National Insurance Contributions (Secondary Class 1 Contributions) Bill: Motion to disagree to Lords Amendment 1
Wednesday, 19 March 2025 · Division No. 132 · Commons
154 MPs did not vote
Voting Yes means
Support rejecting the Lords amendment, keeping the government's employer National Insurance rise intact
Voting No means
Support the Lords amendment, opposing or modifying the government's increase to employer National Insurance contributions
What happened
On 19 March 2025, the House of Commons voted by 307 ayes to 182 noes to disagree with Lords Amendment 1 to the National Insurance Contributions (Secondary Class 1 Contributions) Bill. This means MPs rejected a change inserted by the House of Lords that would have maintained existing employer national insurance contribution rates and thresholds for NHS-commissioned services, including GPs, dentists, pharmacists, social care providers and hospices. By passing this motion, the Commons upheld the government's original proposal to raise the rate of secondary Class 1 (employer) national insurance contributions.
Why it matters
The vote keeps in place a key revenue-raising measure from the October 2024 Budget, under which the employer national insurance contribution rate rises from 13.8% to 15%, while the threshold at which employers begin paying falls from £9,100 to £5,000 per year. The Lords amendment would have shielded a range of health and care providers from those changes. By rejecting it, the Commons confirmed that organisations such as GP practices, dental surgeries, community pharmacies, independent social care providers and hospices will face the higher employer costs without direct government compensation of the kind given to central government departments and local authorities. The government argued the measure is necessary to fund public services and repair the public finances; opponents argued it will force affected providers to cut staff, reduce appointments or scale back services.
The politics
The vote divided almost entirely along party lines. All 307 Labour and Labour Co-operative MPs who voted backed the government, with no defections. All 93 Conservatives, all 59 Liberal Democrats, all eight SNP members, all six Reform UK members, all four Plaid Cymru members, all three Greens and all three Democratic Unionist Party members who voted opposed the government. Two independents voted with the government and five against. The Bill had already passed through the Lords, where peers inserted 21 amendments; one was automatically ruled out of order under Standing Order 78(3) on financial privilege grounds, and the government moved to reject the remaining 20. The episode sits within a broader "ping-pong" (the process by which the two chambers exchange amendments until agreement is reached) confrontation between the Commons and the Lords over the employer national insurance increase, which has been one of the most politically contested elements of the government's first Budget.

[Collected data]
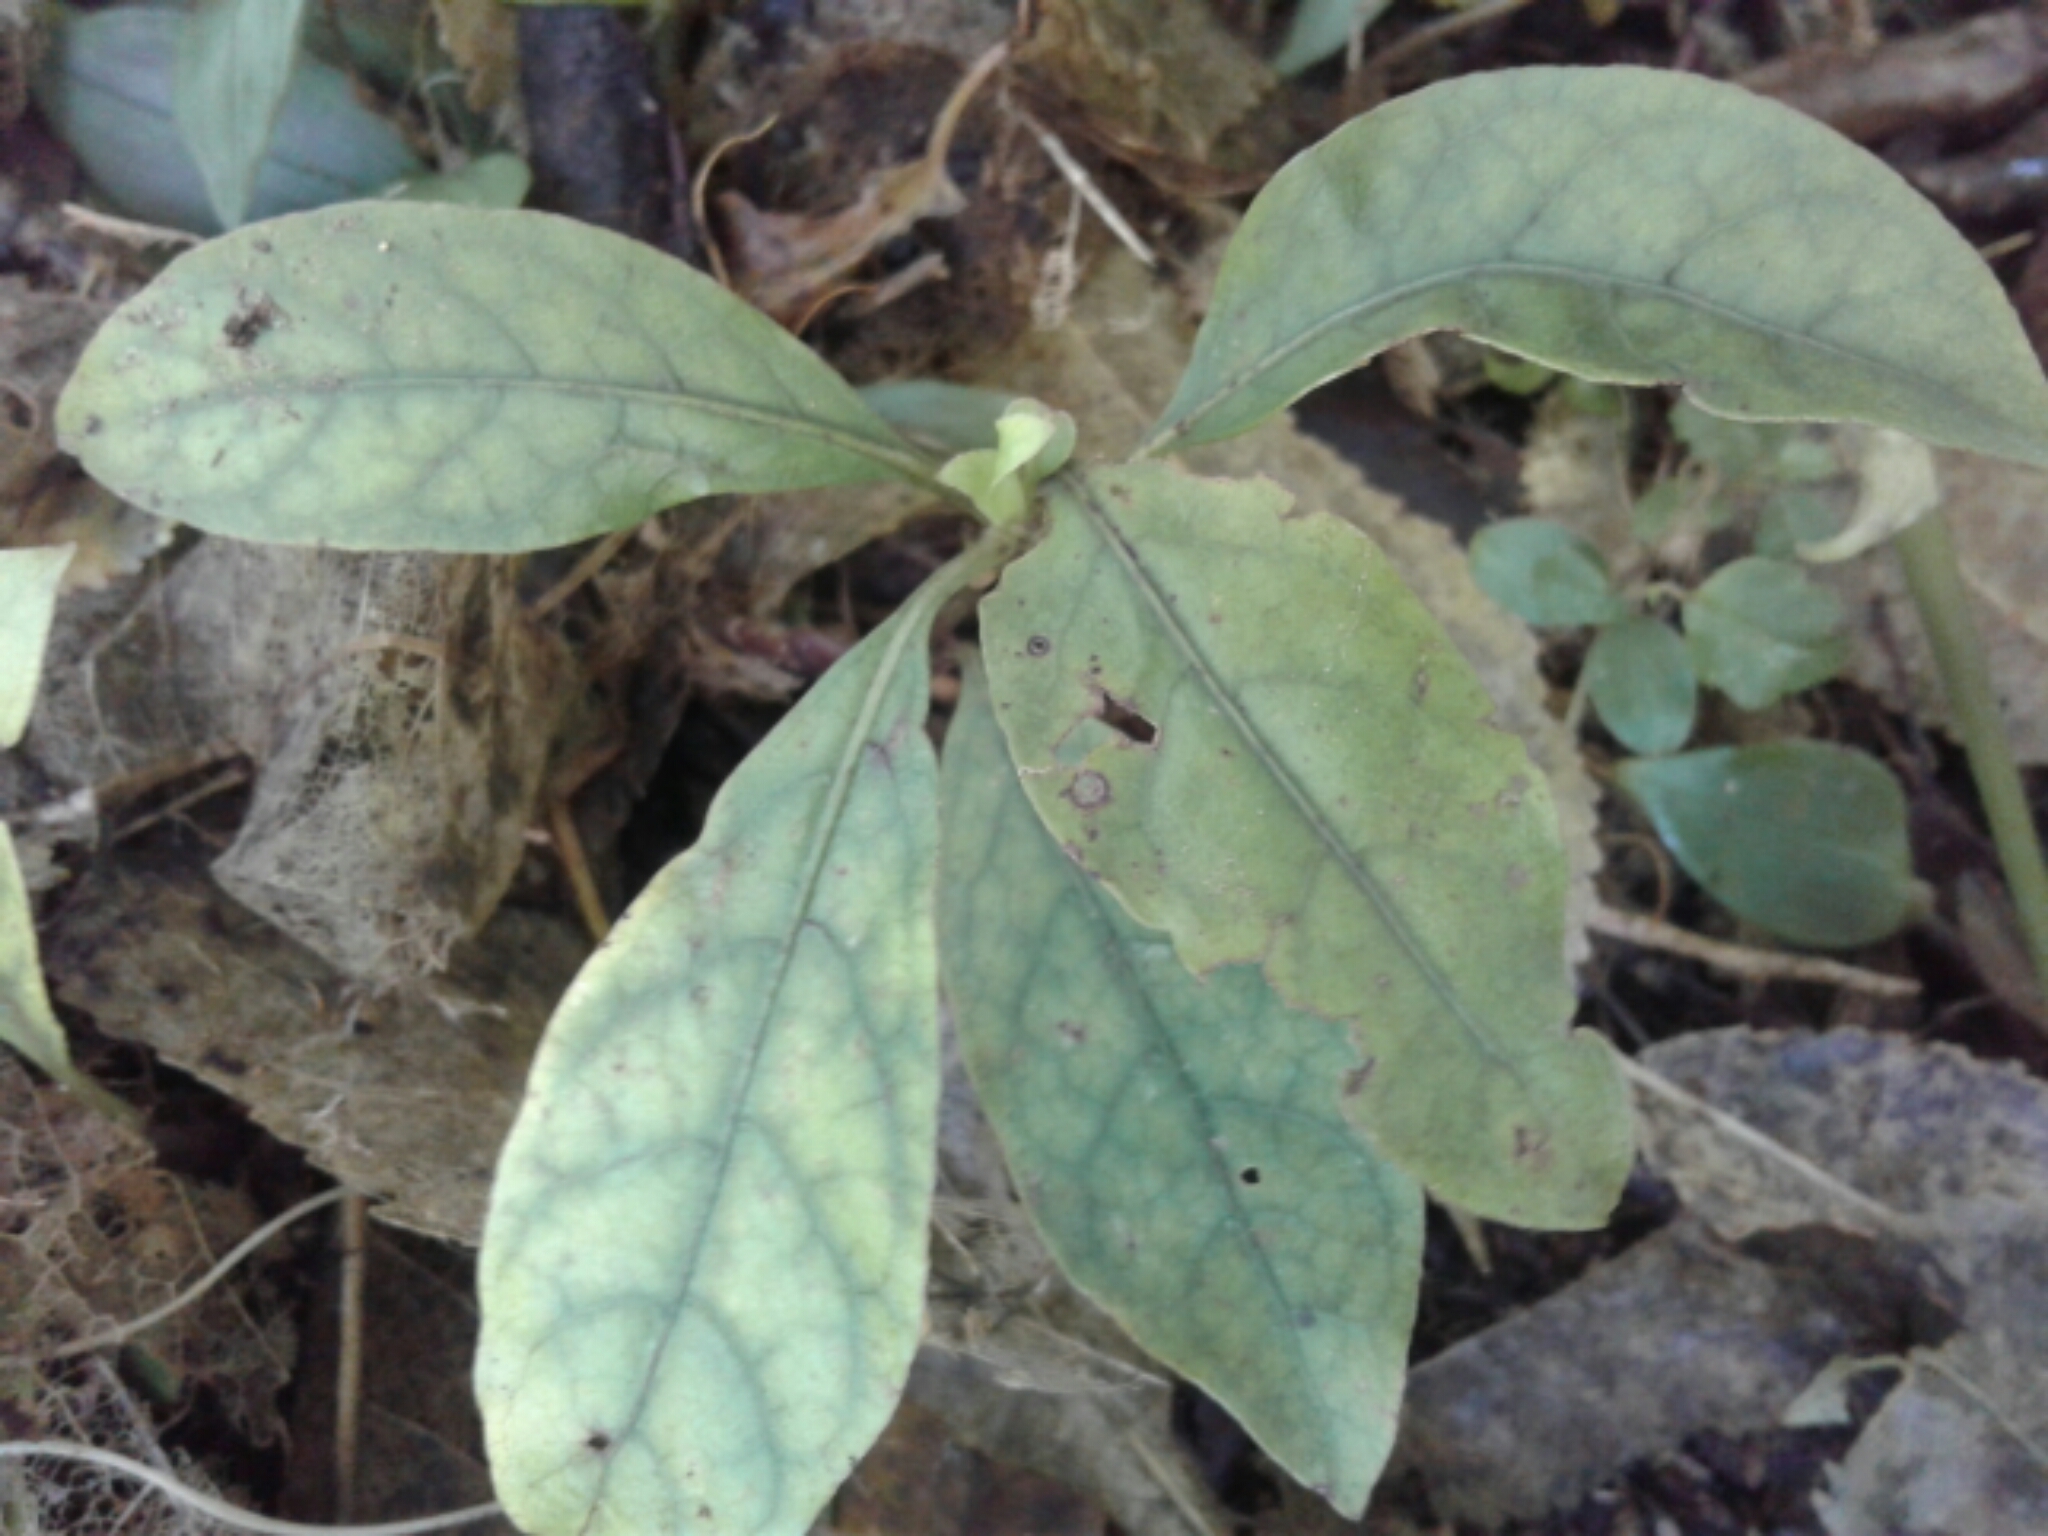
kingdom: Plantae
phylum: Tracheophyta
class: Magnoliopsida
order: Gentianales
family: Rubiaceae
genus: Coprosma
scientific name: Coprosma autumnalis
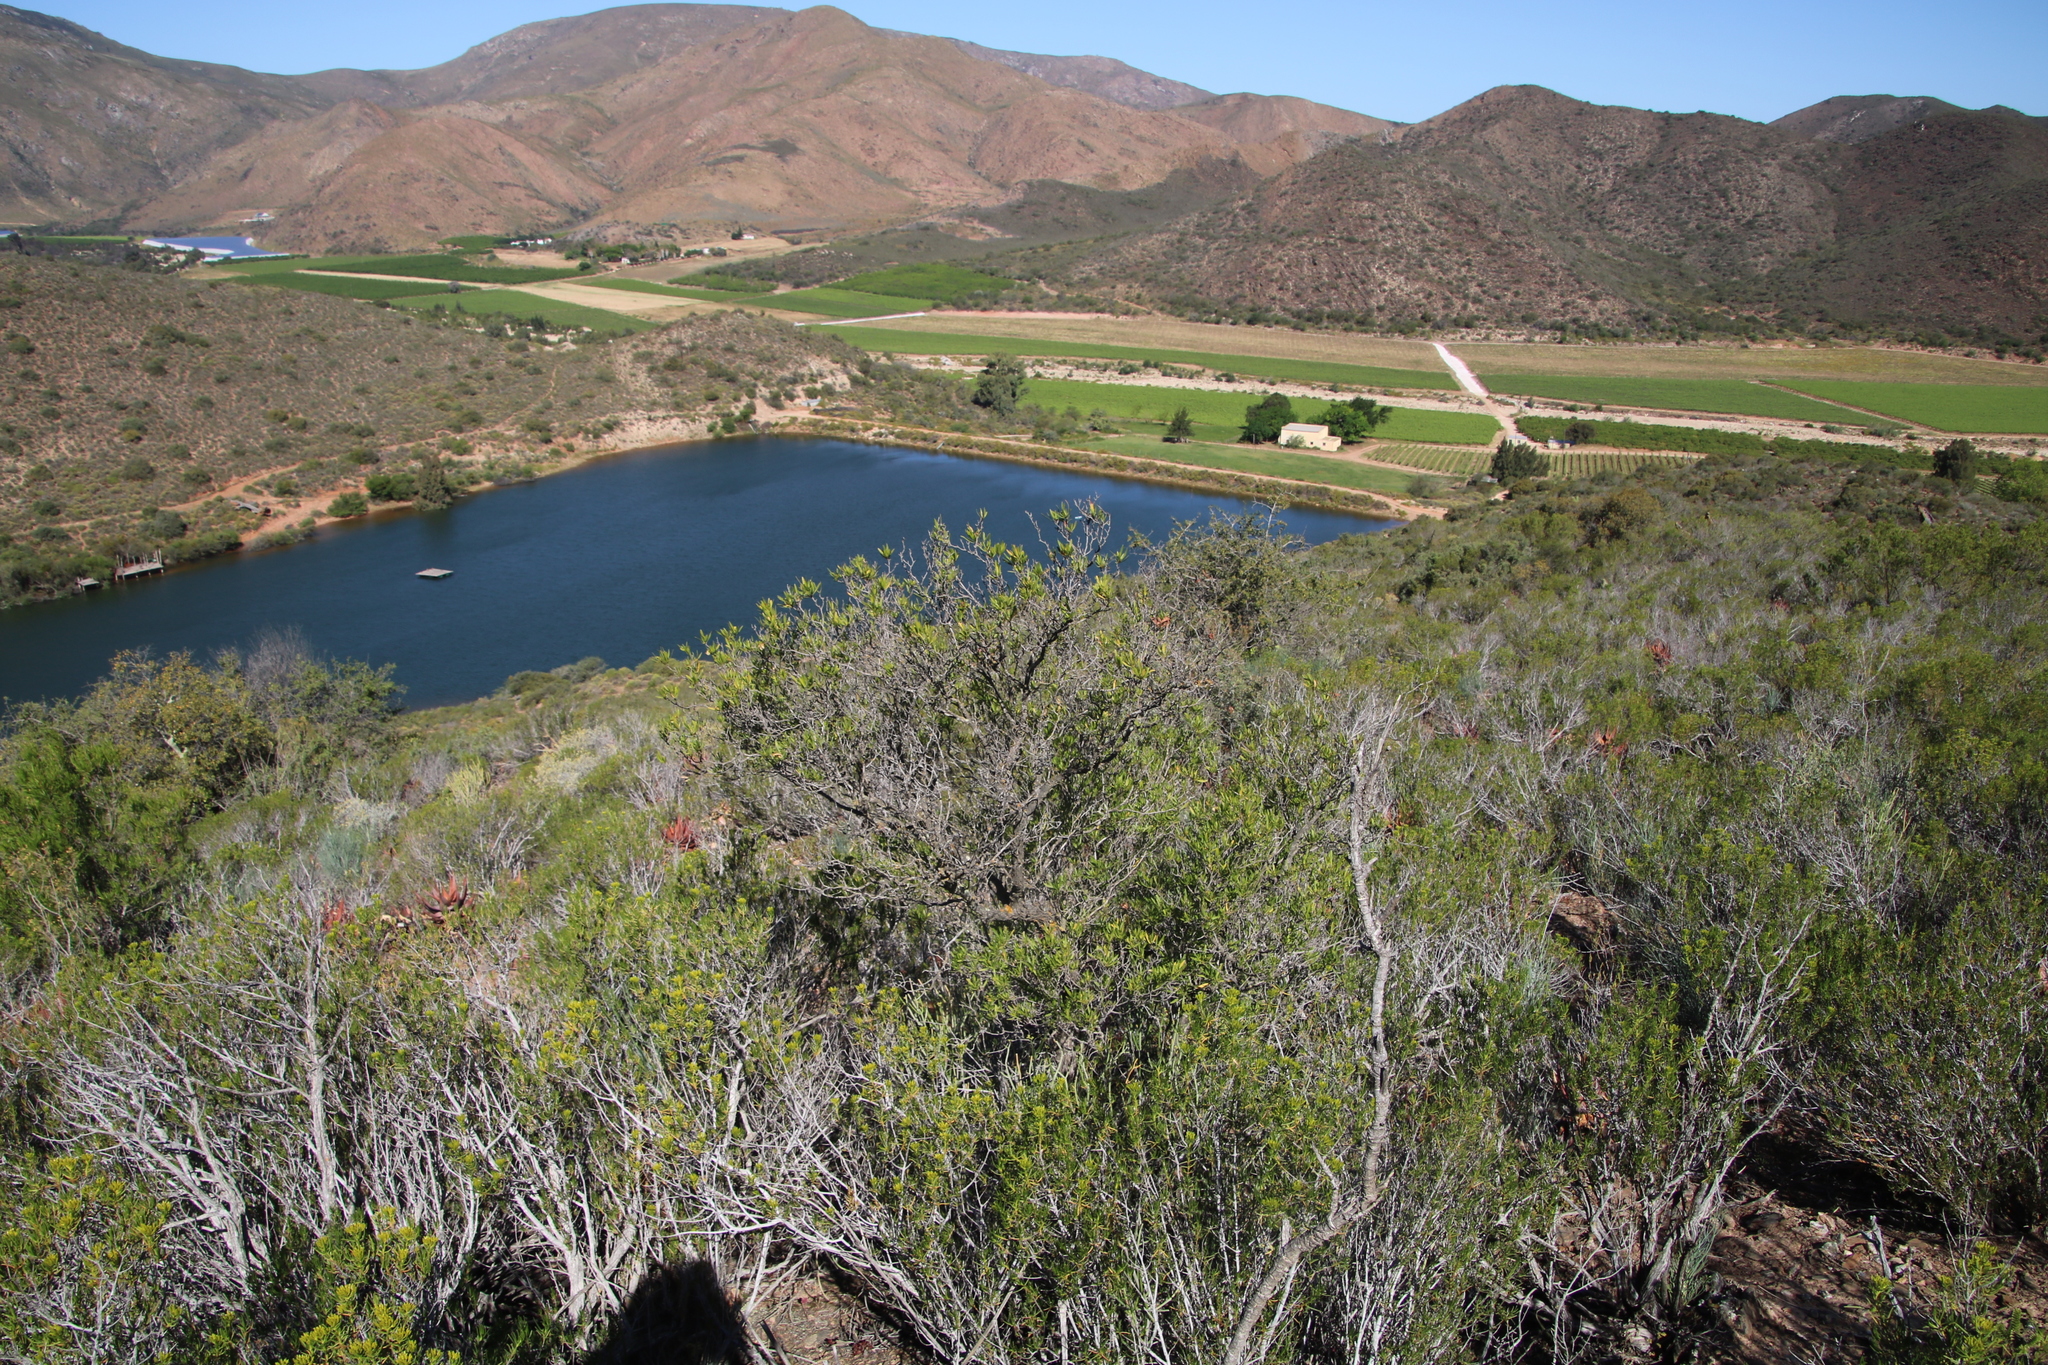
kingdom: Plantae
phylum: Tracheophyta
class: Magnoliopsida
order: Sapindales
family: Sapindaceae
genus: Dodonaea
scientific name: Dodonaea viscosa
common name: Hopbush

### Tasks for this exercise
a – In the text about the Commons vote on the National Insurance bill, explain why the government moved to reject only 20 of the 21 amendments that peers inserted.
b – Decide whether each statement below agrees with the text about the Commons vote on the National Insurance bill. Answer yes or no for each, and quote the words from the text that settle it.
(i) The Lords amendment would have kept existing employer contribution rates and thresholds in place for NHS-commissioned services.
(ii) Under the October 2024 Budget measure, the threshold at which employers begin paying goes up.
(iii) Hospices will receive direct government compensation of the same kind given to local authorities.
c – Write the next part of the text about the Commons vote on the National Insurance bill, starting right after its final sentence.

### Responses in order
a – One of the 21 amendments was automatically ruled out of order under Standing Order 78(3) on financial privilege grounds. That left 20 amendments for the government to move to reject.

b –
(i) Yes: "would have maintained existing employer national insurance contribution rates and thresholds for NHS-commissioned services"
(ii) No: "the threshold at which employers begin paying falls from £9,100 to £5,000 per year"
(iii) No: "will face the higher employer costs without direct government compensation of the kind given to central government departments and local authorities"

c –
How They Voted
Government position: Aye
What They Said in the Debate
Conservative · Grantham and Bourne
Amendments should be supported to protect healthcare providers, charities, and small businesses; the national insurance rise is a broken manifesto promise that will stifle growth and harm vulnerable sectors.
Voted No
Liberal Democrat · St Albans
All 21 amendments should pass as the jobs tax is self-defeating, robbing Peter to pay Paul by taxing GPs and care providers who prevent hospital admissions; alternative fairer revenue sources exist.
Voted No
Conservative · Gosport
The tax will devastate children's hospices, care homes, nurseries, and early years providers; costs will cascade to vulnerable families and women disproportionately, and the government shows no compassion.
Voted No
Conservative · Aldridge-Brownhills
Labour broke its manifesto promise on national insurance; the amendments protect essential services and vulnerable people, and the threadbare government benches show Labour does not care.
Voted No
SNP · Angus and Perthshire Glens
The national insurance increase is an unforced fiscal error; 82% of firms face potential lay-offs, and growth is collapsing; the government should conduct a proper impact assessment as Lords amendment 21 requires.
Voted No
Labour · Ealing North
Government must reject all amendments as they risk funding needed to fix inherited fiscal crisis and repair public services; exemptions would require higher borrowing, lower spending, or other tax rises.
Voted Aye
Labour · Loughborough
Individual exemptions would compromise tax neutrality, simplicity, and stability; a good tax system treats similar activities similarly and does not introduce cliff-edge perverse incentives.